Data items:

>>>>

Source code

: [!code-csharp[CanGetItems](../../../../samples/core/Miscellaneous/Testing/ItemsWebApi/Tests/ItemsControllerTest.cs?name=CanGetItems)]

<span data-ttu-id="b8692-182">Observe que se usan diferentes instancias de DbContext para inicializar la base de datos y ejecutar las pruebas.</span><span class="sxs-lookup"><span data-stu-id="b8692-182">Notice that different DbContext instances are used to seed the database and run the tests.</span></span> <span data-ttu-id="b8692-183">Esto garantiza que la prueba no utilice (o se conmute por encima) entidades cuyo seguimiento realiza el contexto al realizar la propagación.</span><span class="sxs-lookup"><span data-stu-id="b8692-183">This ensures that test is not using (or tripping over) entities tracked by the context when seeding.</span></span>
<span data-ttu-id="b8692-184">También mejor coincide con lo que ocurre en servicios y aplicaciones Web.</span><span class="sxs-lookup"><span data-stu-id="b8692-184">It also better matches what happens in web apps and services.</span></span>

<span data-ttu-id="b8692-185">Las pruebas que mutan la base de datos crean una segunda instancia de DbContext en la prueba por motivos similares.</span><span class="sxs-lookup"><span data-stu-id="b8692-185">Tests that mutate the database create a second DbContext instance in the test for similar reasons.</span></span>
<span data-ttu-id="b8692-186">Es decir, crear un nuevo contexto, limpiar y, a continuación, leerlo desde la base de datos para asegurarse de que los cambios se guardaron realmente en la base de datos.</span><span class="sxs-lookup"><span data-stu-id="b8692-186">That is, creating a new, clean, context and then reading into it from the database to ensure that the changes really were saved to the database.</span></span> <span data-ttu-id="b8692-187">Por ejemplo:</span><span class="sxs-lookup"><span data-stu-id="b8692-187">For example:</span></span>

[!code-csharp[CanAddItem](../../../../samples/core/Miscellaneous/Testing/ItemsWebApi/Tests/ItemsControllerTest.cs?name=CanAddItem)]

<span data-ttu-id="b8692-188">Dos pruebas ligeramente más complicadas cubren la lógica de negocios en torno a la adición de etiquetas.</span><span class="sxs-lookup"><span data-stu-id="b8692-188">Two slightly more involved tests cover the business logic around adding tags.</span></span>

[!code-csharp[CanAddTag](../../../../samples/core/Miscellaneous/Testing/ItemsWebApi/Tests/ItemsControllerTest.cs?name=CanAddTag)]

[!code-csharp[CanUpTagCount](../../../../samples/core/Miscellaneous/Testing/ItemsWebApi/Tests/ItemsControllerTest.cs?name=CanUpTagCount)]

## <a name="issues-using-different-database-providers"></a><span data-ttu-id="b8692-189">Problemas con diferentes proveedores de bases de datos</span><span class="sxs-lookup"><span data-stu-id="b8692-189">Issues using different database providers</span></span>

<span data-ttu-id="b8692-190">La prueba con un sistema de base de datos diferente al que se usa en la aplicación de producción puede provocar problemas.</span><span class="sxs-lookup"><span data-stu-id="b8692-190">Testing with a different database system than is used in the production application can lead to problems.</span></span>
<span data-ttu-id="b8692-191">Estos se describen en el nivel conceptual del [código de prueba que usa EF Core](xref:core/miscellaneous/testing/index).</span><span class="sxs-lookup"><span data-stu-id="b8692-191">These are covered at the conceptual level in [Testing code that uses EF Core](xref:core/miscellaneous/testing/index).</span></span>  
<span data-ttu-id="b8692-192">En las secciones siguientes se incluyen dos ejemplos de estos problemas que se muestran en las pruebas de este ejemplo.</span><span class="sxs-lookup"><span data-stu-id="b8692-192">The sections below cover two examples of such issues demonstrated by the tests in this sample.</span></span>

<<<<
>>>>

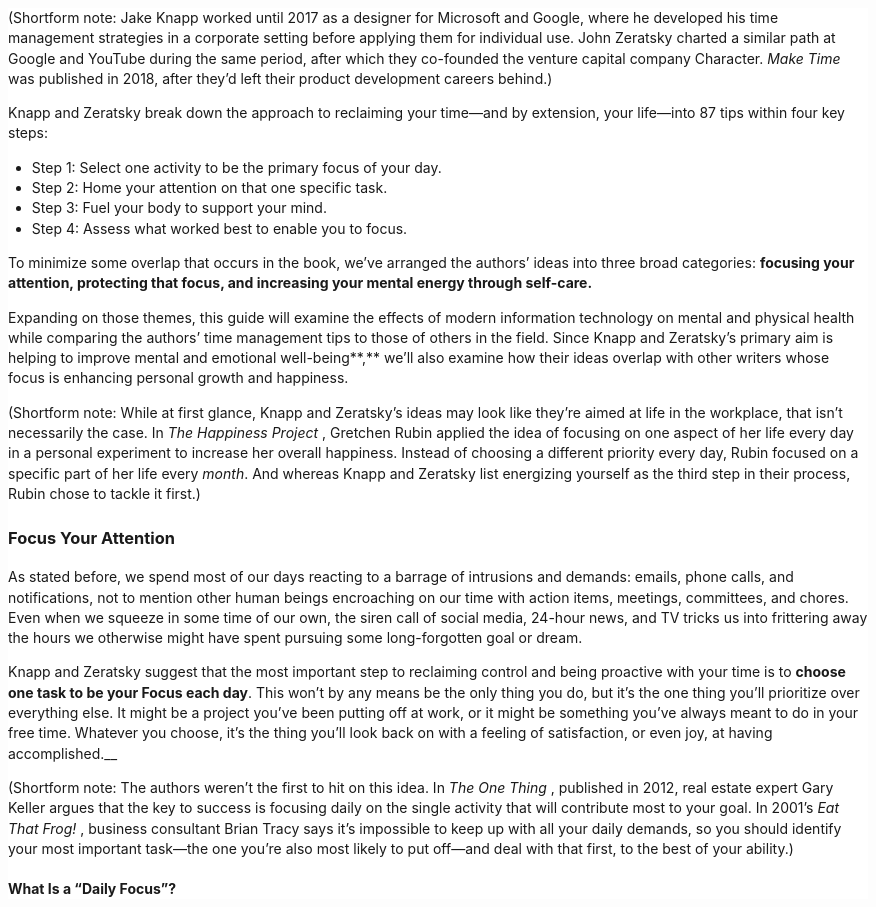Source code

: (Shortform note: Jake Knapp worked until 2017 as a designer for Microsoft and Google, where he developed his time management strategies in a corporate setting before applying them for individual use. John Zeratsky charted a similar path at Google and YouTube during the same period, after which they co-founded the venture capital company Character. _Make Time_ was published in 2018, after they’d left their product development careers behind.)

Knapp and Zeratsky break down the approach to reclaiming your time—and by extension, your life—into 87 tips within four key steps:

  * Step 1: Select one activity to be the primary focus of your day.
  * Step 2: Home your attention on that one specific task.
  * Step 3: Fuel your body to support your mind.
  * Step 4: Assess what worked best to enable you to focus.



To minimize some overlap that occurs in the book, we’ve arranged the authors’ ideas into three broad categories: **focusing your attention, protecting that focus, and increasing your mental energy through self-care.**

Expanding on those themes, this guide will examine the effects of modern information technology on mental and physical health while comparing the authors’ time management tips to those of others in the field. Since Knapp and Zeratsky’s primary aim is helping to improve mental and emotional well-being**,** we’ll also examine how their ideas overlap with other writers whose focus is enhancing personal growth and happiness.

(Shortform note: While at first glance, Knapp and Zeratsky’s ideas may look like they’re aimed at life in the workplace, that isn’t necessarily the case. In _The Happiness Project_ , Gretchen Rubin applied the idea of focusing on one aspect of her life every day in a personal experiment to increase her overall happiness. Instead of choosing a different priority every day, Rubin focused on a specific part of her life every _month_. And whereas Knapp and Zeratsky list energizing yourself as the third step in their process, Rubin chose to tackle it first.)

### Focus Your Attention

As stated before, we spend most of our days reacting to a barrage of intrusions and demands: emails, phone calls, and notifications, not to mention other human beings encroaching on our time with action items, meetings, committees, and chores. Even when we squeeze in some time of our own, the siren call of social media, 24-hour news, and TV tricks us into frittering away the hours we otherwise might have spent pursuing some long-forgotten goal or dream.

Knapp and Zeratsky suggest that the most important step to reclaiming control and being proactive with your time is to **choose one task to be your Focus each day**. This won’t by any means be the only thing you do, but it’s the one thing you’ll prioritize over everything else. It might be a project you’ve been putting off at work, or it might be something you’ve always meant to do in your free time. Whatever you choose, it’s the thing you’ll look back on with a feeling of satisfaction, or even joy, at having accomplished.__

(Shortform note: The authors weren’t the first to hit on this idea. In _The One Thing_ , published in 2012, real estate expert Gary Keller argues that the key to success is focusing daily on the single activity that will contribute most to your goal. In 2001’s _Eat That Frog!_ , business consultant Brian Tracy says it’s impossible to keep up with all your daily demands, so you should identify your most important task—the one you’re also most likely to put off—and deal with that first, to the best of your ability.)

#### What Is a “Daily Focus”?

<<<<

* **BRIEF**: Lines with "overlap" in the records above: copy every one of them.

* **WRITTEN ANSWER**:
To minimize some overlap that occurs in the book, we’ve arranged the authors’ ideas into three broad categories: **focusing your attention, protecting that focus, and increasing your mental energy through self-care.**
Expanding on those themes, this guide will examine the effects of modern information technology on mental and physical health while comparing the authors’ time management tips to those of others in the field. Since Knapp and Zeratsky’s primary aim is helping to improve mental and emotional well-being**,** we’ll also examine how their ideas overlap with other writers whose focus is enhancing personal growth and happiness.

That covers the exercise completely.